For the personal assignment I made a FabTinyISP. it is basically a computer that programs other computers. It composes of resistors, diodes, LED, header pins and an ATtiny 45. the first two resistors makes sure that the computer recognizes the FabTinyISP as a valid device, the LED is used as a user interface, header pins are used for information transfer and the ATtiny 45 is used as the brain of the FabTinyISP.
Before putting the electronics on, I need to first cut out the FabTinyISP from the PCB using Roland. For this I used the Fab Academy Tutorial page for FabTinyISP and downloaded the PNG images for tracing and the outline cutout.Then, I uploaded my files to the Vpanel software and cutout the FabTinyISP.
When it was finished I got this:

FabTinyISP plain

Then I procceeded to cut the entire board out

FabTinyISP out

I now had to sodder the components together accordding to the tutorial given below.

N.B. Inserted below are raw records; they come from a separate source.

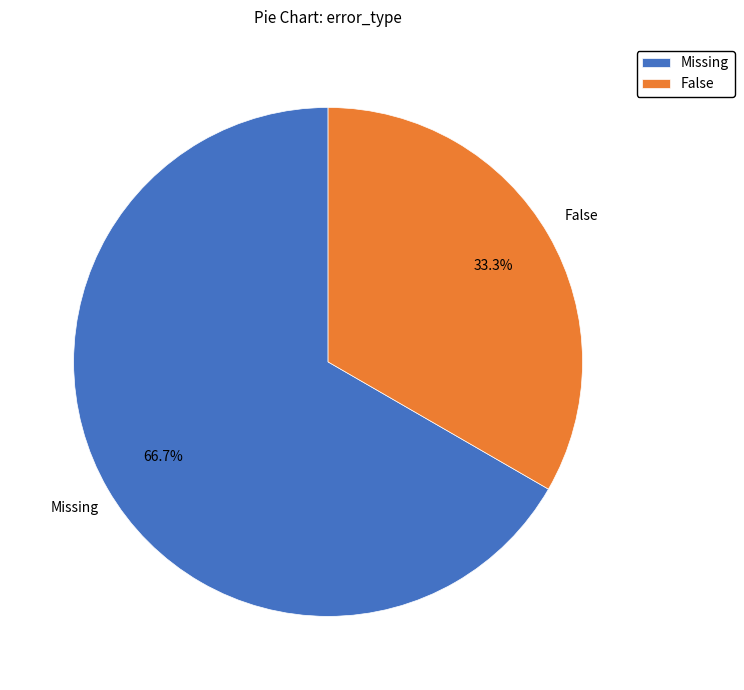

Approximately how many times larger is the value at False compared to Missing?

0.5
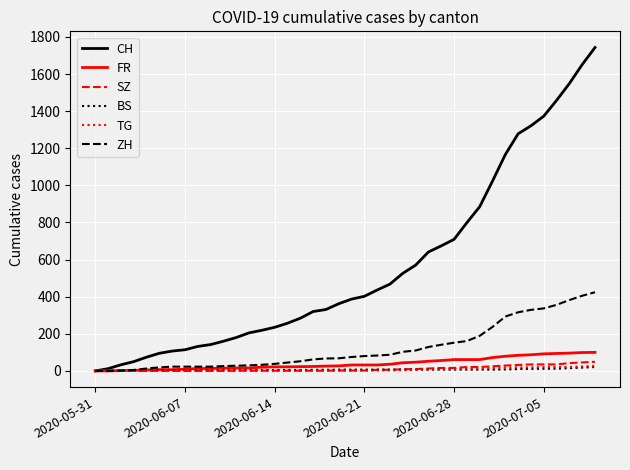

Which series has the largest total across all categories?

CH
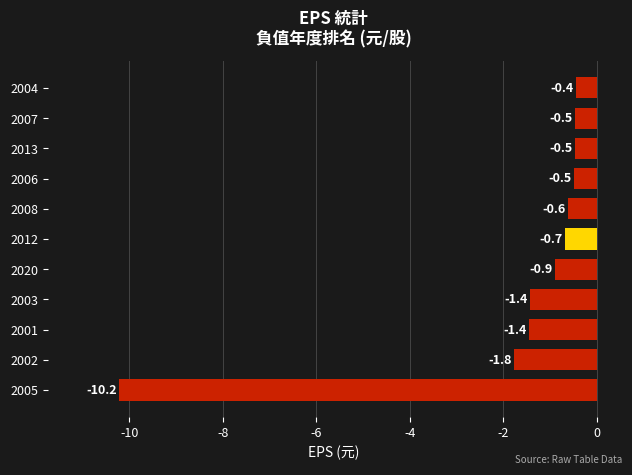

Count the number of data series in this chart.

1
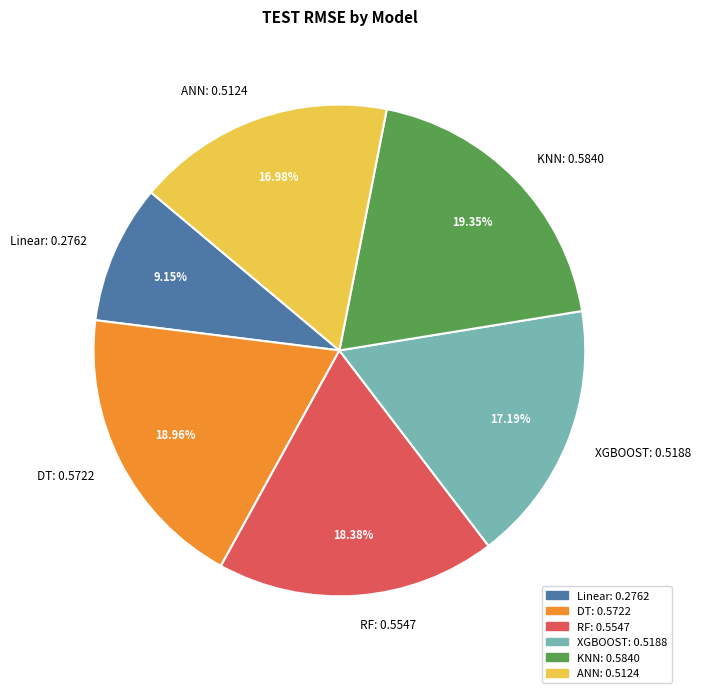

Which category has the smallest portion of the pie?

Linear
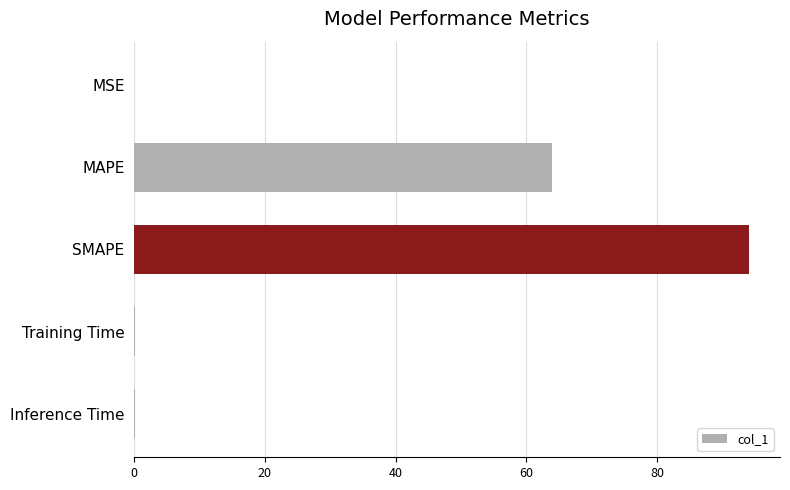

What is the sum of all values?

158.3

FabTinyISP Diagram 1 FabTinyISP Diagram 2

This is what my work bench looked like:

FabTinyISP plain

After completing the soldering process, I have to program my FabTinyISP. For this, in my lab there were 2 options: either use a programmer (another FabTinyISP that already has been programmed and reset fuse blown) or ATAVRISP (an in-circuit/in-system programmer). I chose to use another FabTinyISP to program my board.

FabTinyISP Programmers

However, before we start programming we need to download the proper softwares and firmwares. Luckily this was entirely set up before. More details can be found


After this, I used multiple dupont wires to connect the other FabTinyISP to my FabTinyISP via the header pins and then plugged them both into the computer. FabTinyISP plain

After plugging both of the FabTinyISPs and checking that both of them were showing the red light, I typed "make flash" on the command line terminal and this uploaded the information from the other FabTinyISP to my FabTinyISP. After finishing this I typed "lsusb" to check if the computer was seeing my ISP or not.

When I saw my FabTinyISP and was sure that it was working, I typed "make rstdisbl" to burn the reset fuse on my FabTinyISP. The reason for this is, if you don't burn the reset fuse your FabTinyISP can always be reprogrammed or can be overriden by someone.